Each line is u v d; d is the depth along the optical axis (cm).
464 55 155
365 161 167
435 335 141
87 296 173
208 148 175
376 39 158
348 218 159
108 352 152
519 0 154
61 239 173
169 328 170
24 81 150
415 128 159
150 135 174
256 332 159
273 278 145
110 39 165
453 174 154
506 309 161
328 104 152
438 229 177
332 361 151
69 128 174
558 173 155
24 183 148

**********

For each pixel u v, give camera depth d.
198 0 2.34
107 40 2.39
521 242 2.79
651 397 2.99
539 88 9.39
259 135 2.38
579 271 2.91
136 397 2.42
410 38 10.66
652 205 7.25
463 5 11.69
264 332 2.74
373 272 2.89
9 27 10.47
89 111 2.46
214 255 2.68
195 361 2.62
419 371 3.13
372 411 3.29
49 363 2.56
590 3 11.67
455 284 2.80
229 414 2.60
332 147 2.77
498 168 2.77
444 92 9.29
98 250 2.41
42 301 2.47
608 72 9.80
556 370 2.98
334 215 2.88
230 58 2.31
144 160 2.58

**********

Directions for this task: Could you work out how many lines in the material contain the word "depth"? Reply with the number only.

Answer section: 2